Here is an example of the first few lines of a file. The entries are tab separated:
site omega P dLnL Q
213 0.000 0.000216 6.841 0.108
55 0.000 0.000649 5.815 0.162
354 0.000 0.00166 4.948 0.177
298 0.000 0.00181 4.865 0.177
The P-values are for rejection of the null hypothesis that \(\omega_r = 1\) (calculated using a \(\chi_1^2\) test). These P-values are not corrected for multiple hypothesis testing; so you should instead look at the Q-values, which give the false discovery rate if this site and all above it are considered to have \(\omega \ne 1\). The sites are sorted in the file by Q-value.
For this type of test, the quantity of interest is typically not so much the exact value of \(\omega_r\), but rather the P-value (or Q-value) that \(\omega_r \ne 1\). That P-value (or Q-value) is what indicates the credence that you should lend to the idea that a site is under diversifying selection if \(\omega_r > 1\).

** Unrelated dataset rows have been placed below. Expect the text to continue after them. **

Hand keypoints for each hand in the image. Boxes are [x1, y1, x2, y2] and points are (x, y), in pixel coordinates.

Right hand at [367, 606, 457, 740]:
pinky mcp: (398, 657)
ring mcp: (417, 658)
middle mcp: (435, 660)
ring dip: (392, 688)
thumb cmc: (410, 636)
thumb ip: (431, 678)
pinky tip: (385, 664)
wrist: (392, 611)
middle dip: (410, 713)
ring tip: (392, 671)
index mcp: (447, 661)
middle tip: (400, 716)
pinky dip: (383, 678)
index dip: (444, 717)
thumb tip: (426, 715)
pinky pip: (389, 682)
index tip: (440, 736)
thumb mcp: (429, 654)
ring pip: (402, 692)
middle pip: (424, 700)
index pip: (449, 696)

Note that the Q-values are computed separately for \(\omega > 1\) and \(\omega < 1\), since we do not necessarily expect a symmetric distribution of \(\omega\) values.

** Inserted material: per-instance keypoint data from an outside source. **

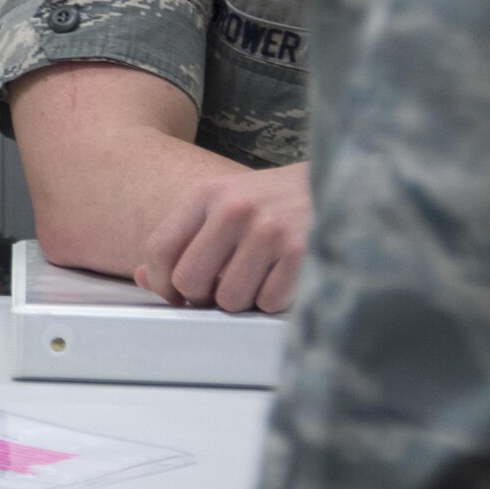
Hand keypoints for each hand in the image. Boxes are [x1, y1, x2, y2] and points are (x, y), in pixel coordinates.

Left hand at [134, 162, 311, 311]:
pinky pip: (267, 303)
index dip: (160, 281)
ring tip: (260, 276)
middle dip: (201, 295)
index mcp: (209, 194)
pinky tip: (285, 277)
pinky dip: (273, 300)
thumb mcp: (227, 204)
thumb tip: (145, 278)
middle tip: (220, 288)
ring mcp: (271, 232)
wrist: (344, 185)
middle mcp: (236, 209)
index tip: (173, 294)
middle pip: (189, 281)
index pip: (160, 248)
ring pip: (229, 299)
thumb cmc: (277, 203)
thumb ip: (185, 239)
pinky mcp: (304, 254)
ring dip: (242, 299)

Site-specific differential selection¶
This file has the suffix _diffprefsbysite.txt
, and is created only if using the --diffprefsbysite
option to an ExpCM. These are the differential preferences (the \(\Delta\pi_{r,a}\) values) described in Bloom, Biology Direct, 12:1 and Experimentally Informed Codon Models.

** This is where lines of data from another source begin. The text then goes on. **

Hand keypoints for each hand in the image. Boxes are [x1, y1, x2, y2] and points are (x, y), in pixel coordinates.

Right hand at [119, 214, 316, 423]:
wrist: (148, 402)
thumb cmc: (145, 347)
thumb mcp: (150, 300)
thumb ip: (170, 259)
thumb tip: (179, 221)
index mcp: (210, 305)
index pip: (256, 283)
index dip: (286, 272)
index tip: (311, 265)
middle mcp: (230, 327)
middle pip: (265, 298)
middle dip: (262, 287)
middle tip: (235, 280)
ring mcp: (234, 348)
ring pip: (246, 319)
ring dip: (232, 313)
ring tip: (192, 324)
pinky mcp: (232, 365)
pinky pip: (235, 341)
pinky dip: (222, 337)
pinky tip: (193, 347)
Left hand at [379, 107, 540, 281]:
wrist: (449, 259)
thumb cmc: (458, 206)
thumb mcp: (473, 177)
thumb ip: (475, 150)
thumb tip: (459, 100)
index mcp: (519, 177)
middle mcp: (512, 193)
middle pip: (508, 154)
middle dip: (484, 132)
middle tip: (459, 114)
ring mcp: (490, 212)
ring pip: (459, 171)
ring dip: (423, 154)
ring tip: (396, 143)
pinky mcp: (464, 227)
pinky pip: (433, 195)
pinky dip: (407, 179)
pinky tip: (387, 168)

Here is an example of the first few lines of a file. The entries are tab separated:
site dpi_A dpi_C dpi_D dpi_E dpi_F dpi_G dpi_H dpi_I dpi_K dpi_L dpi_M dpi_N dpi_P dpi_Q dpi_R dpi_S dpi_T dpi_V dpi_W dpi_Y half_sum_abs_dpi
375 -0.0004 -0.0040 0.0995 -0.8408 -0.0014 0.4839 -0.0029 -0.0003 -0.0062 -0.0333 -0.0092 -0.0039 -0.0003 -0.0340 -0.0000 -0.0036 -0.0073 0.3659 -0.0013 -0.0003 0.9492
421 -0.0107 -0.0062 -0.0092 0.1521 -0.0009 -0.0004 -0.0078 -0.0124 -0.0003 -0.0168 -0.0036 -0.0271 -0.0000 -0.0019 -0.0060 -0.0259 -0.0022 -0.0116 -0.0003 -0.0085 0.1521
283 -0.0126 -0.0124 -0.0001 -0.0031 -0.0052 -0.0129 -0.0131 -0.0047 -0.0014 -0.0085 -0.0077 -0.0012 0.1502 -0.0123 -0.0004 -0.0237 -0.0164 -0.0089 -0.0054 -0.0000 0.1502
294 -0.0078 -0.0087 -0.0112 0.1458 -0.0084 -0.0079 -0.0098 -0.0001 -0.0064 -0.0028 -0.0079 -0.0134 -0.0000 -0.0126 -0.0104 -0.0156 -0.0110 -0.0115 -0.0001 -0.0002 0.1458
127 -0.0088 -0.0006 -0.0010 0.1423 -0.0021 -0.0179 -0.0059 -0.0096 -0.0208 -0.0100 -0.0021 -0.0095 -0.0007 -0.0066 -0.0073 -0.0114 -0.0146 -0.0075 -0.0010 -0.0049 0.1423
289 -0.0079 -0.0127 -0.0005 -0.0002 -0.0228 -0.0005 -0.0154 -0.0156 -0.0033 -0.0167 -0.0113 -0.0034 -0.0004 -0.0004 -0.0094 -0.0020 -0.0028 -0.0133 -0.0006 0.1391 0.1391
The first column gives the site numbers, subsequent columns give the differential preference (\(\Delta\pi_{r,a}\)) for each amino acid. The last column gives the half absolute sum of the differential preferences, \(\sum_a |\Delta\pi_{r,a}|\), at each site. This quantity can range from zero to one. The sites are sorted with the highest half absolute sum differential preference first.